Energetics of a Reaction Basics

  • The term energetics refers to the study of energy changes in chemical reactions.
  • Chemical reactions involve the breaking and forming of bonds, which involve energy changes because energy is required to break bonds and energy is released when bonds are formed.
  • Exothermic reactions are those in which heat energy is released, while endothermic reactions are those where heat energy is absorbed from the surroundings.
  • The term enthalpy is used to represent the total heat content of a system, denoted as H.

Types of Enthalpy Change

  • Standard enthalpy change of formation (∆Hf°): The enthalpy change when one mole of a substance is formed from its elements in their standard states.
  • Standard enthalpy change of combustion (∆Hc°): The enthalpy change when one mole of a substance completely reacts with oxygen under standard conditions.
  • Standard enthalpy change of reaction (∆Hr°): The enthalpy change when a reaction occurs in the molar quantities shown in the chemical equation, under standard conditions.

Calculating Enthalpy Change

  • Hess’ Law states that the total enthalpy change for a reaction is independent of the route by which the chemical change takes place.
  • Hess’ Law can be applied to calculate the enthalpy change for a reaction by forming a Hess cycle.
  • Heat energy can be determined experimentally through calorimetry, where heat absorbed or released by a chemical reaction is determined by observing the temperature change in the surroundings.

Bond Enthalpies

  • A bond enthalpy is the energy required to break one mole of a specific type of bond in a gaseous molecule.
  • When a bond is broken, energy is absorbed (endothermic), and when a bond is formed, energy is released (exothermic).
  • The total energy change in a reaction depends on the balance between the energy taken in to break bonds and the energy released when new bonds are formed. This is called the mean bond enthalpy.

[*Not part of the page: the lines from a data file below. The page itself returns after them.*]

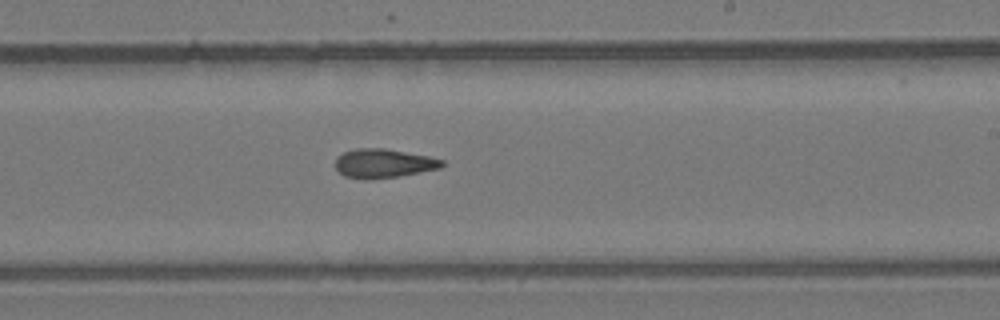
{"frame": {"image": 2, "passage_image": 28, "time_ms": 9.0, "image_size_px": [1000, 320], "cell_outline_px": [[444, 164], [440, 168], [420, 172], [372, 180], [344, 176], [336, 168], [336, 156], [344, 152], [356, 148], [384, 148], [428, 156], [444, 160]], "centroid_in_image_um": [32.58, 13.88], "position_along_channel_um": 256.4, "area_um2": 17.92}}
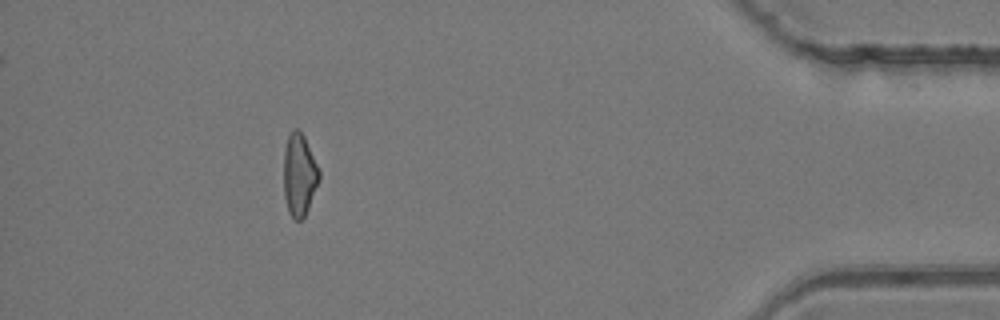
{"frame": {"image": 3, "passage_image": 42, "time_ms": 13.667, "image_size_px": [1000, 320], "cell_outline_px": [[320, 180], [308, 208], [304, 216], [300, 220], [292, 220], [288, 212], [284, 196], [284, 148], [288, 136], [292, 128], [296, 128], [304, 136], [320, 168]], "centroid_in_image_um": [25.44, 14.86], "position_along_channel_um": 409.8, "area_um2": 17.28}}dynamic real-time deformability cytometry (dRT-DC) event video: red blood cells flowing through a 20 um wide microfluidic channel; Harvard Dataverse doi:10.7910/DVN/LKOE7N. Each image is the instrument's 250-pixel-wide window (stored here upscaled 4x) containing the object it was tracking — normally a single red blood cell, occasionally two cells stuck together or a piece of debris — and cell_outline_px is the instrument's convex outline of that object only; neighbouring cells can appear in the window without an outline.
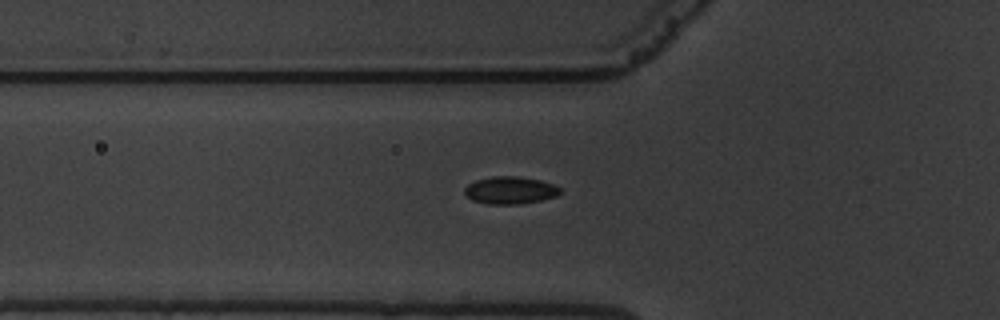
{"species": "common noctule bat (a hibernating species)", "species_latin": "Nyctalus noctula", "temperature_condition": "warm", "stored_images_in_passage": 41, "camera_frame_rate_fps": 3000, "um_per_image_px": 0.085, "animal": {"sex": "male", "body_mass_g": 19.5, "forearm_length_mm": 54.6}, "frame": {"image": 1, "passage_image": 2, "time_ms": 0.333, "image_size_px": [1000, 320], "cell_outline_px": [[564, 192], [556, 196], [540, 200], [520, 204], [488, 204], [472, 200], [464, 196], [464, 188], [468, 184], [476, 180], [492, 176], [520, 176], [540, 180], [556, 184]], "centroid_in_image_um": [43.37, 16.17], "position_along_channel_um": 82.4, "area_um2": 15.55}}
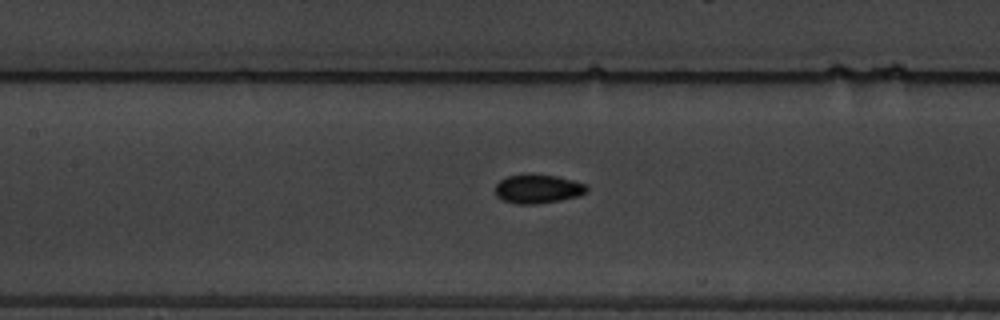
{"frame": {"image": 2, "passage_image": 9, "time_ms": 2.667, "image_size_px": [1000, 320], "cell_outline_px": [[588, 192], [580, 196], [560, 200], [536, 204], [516, 204], [504, 200], [496, 196], [496, 184], [504, 176], [528, 172], [556, 176], [572, 180], [584, 184], [588, 188]], "centroid_in_image_um": [45.7, 16.03], "position_along_channel_um": 161.7, "area_um2": 15.78}}
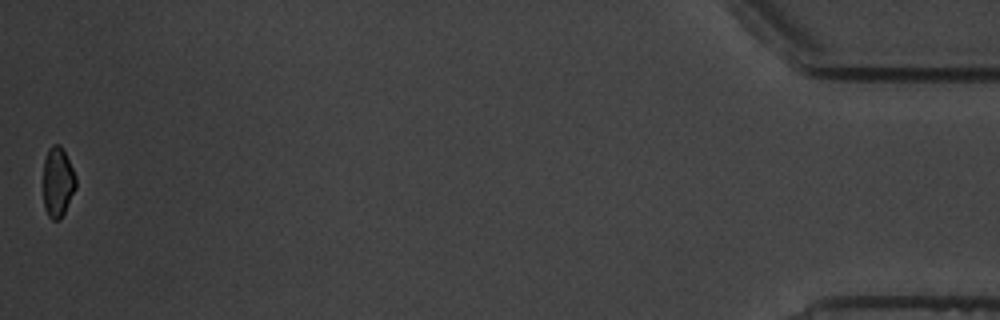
{"frame": {"image": 3, "passage_image": 41, "time_ms": 13.333, "image_size_px": [1000, 320], "cell_outline_px": [[76, 188], [60, 220], [52, 220], [48, 216], [44, 208], [44, 160], [48, 148], [52, 144], [60, 144], [76, 176]], "centroid_in_image_um": [4.9, 15.48], "position_along_channel_um": 430.3, "area_um2": 13.24}, "authors_computed_cell_mechanics": {"area_um2": 14.8546, "velocity_mm_per_s": 3.3725, "shape_relaxation_time_tau1_ms": 3.5985, "shape_relaxation_time_tau2_ms": 1.7419, "deformation_change_tau1": 0.0853, "deformation_change_tau2": 0.0436}}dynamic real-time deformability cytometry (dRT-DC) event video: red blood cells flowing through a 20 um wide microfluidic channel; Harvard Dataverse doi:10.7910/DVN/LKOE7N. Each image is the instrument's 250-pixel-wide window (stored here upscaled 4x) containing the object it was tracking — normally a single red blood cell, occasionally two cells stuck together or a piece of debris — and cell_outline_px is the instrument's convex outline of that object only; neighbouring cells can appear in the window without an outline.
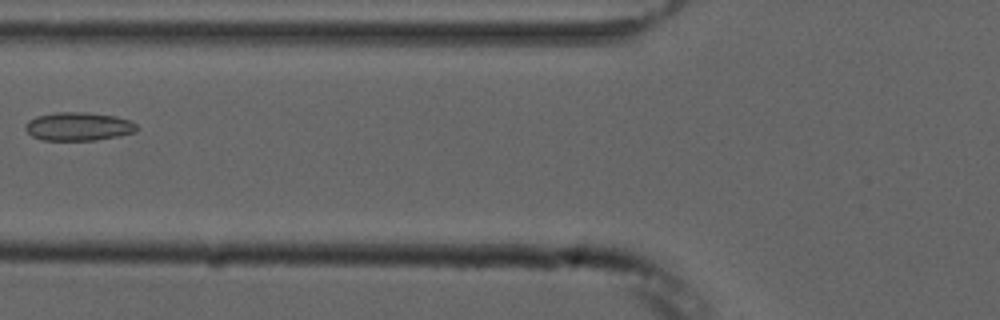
{"species": "common noctule bat (a hibernating species)", "species_latin": "Nyctalus noctula", "temperature_condition": "cold", "stored_images_in_passage": 6, "camera_frame_rate_fps": 3000, "um_per_image_px": 0.085, "animal": {"sex": "male", "forearm_length_mm": 52.5}, "frame": {"image": 1, "passage_image": 5, "time_ms": 5.333, "image_size_px": [1000, 320], "cell_outline_px": [[140, 128], [136, 132], [120, 136], [96, 140], [40, 140], [32, 136], [24, 128], [24, 124], [28, 120], [36, 116], [56, 112], [88, 112], [116, 116], [128, 120], [136, 124]], "centroid_in_image_um": [6.67, 10.75], "position_along_channel_um": 119.1, "area_um2": 18.73}}
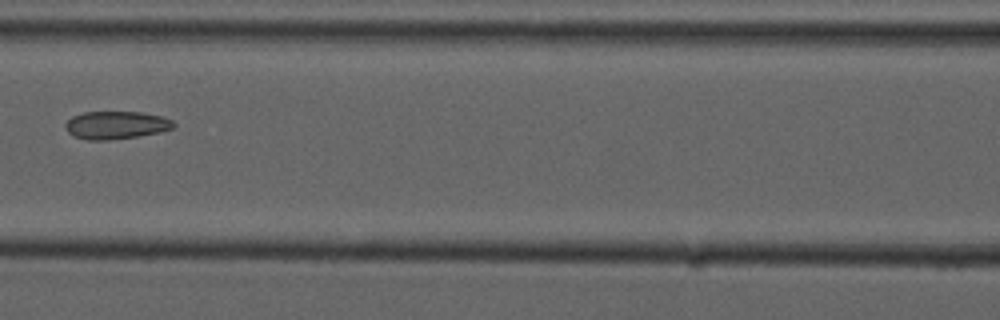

Spontaneous Reactions and Gibbs Free Energy

  • The Gibbs free energy change (∆G) is a measure of the spontaneity of a process at constant pressure and temperature.
  • If ∆G is negative, the reaction is spontaneous, and if ∆G is positive, the reaction is non-spontaneous.
  • The concept of entropy (∆S), a measure of disorder or randomness, also contributes to the spontaneity of a reaction. Higher entropy favours reaction spontaneity.
  • The relationship between Gibbs free energy, enthalpy and entropy is given by the equation ∆G = ∆H - T∆S.
  • This equation combines both the enthalpic and entropic trends to give an overall indication of the feasibility of a reaction.